Pertanyaannya, jika demikian, kenapa cabai tidak ditanam secara berkala dan merata di seluruh Indoneia, lalu diawetkan? Ternyata jawabannya tidak mudah. Pasalnya, cabai biasa dikonsumsi dalam keadaan segar dan tidak bisa disimpan dalam waktu lama. Selain itu, iklim sub tropis alam Indonesia dengan curah hujan tinggi mengakibatkan cabai tidak bisa tumbuh dengan baik.
Pada musim penghujan, produksi cabai akan menurun drastis sehingga harga cabai melambung tinggi. Sementara kebutuhan masyarakat terhadap cabai tidak pernah surut, karena ketergantungan menu masakan terhadap bumbu cabai. Menurut data, rata-rata konsumsi cabai per kapita adalah 500 gram/tahun. Bisa dibayangkan dengan jumlah penduduk sebanyak 237.6 juta (sensus tahun 2010), berarti Indonesia membutuhkan cabai sebesar 118.800 ton per tahun.

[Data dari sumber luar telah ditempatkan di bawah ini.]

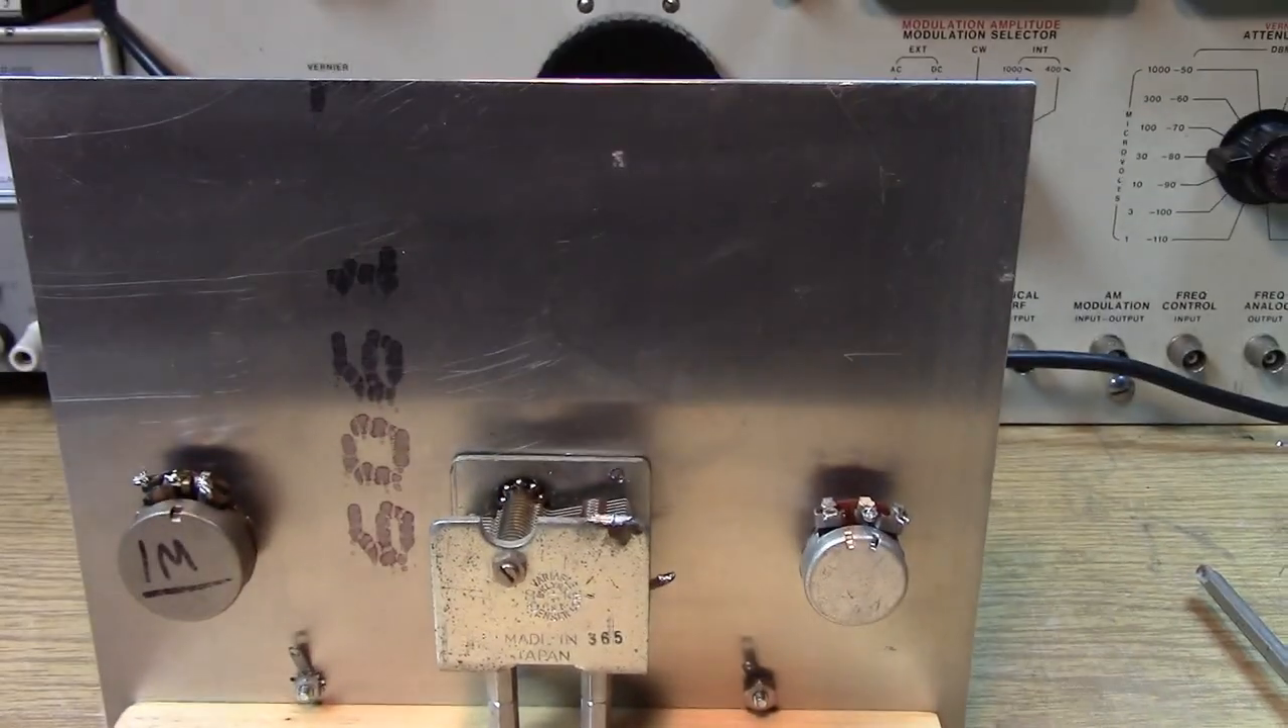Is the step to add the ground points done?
Yes.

Karena kondisi tersebut, mendorong seorang praktisi pertanian, Ir. Wahyudi untuk menyumbangkan pengetahuan dan pengalamannya kepada masyarakat Indonesia dengan menyusun buku Panen Cabai Sepanjang Tahun. Tujuannya, agar petani Indonesia bisa bertanam sepanjang tahun agar pasokan cabai bisa terpenuhi setiap waktu.
Bagaimana caranya? Ia memberikan penawaran beberapa konsep pertanian yang kondusif dan ramah lingkungan dengan teknologi EMP dan mulsa plastik hitam perak. Melalui metode ini, petani bisa bertanam cabai secara tepat. Selain menghasilkan panen berlimpah, kesuburan tanah tanah tetap terjaga karena menggunakan sistem pertanian ekologis. Tentu teknologi ini sangat menguntungkan konsumen, karena kualitas cabai lebih sehat.
Di dalam buku terbitan Agromedia Pustaka ini dibahas mulai dari pengenalan berbagai jenis cabai, konsepsi harga cabai, aplikasi teknologi benih, teknologi mulsa plastik hitam perak, teknologi EMP, pemilihan lokasi dan pola tanam, syarat tumbuh setiap jenis cabai, memilih kultivar sesuai permintaan pasar, perawatan dan penanggulangan hama, teknik pemanenan, hingga analisis usaha bertanam cabai.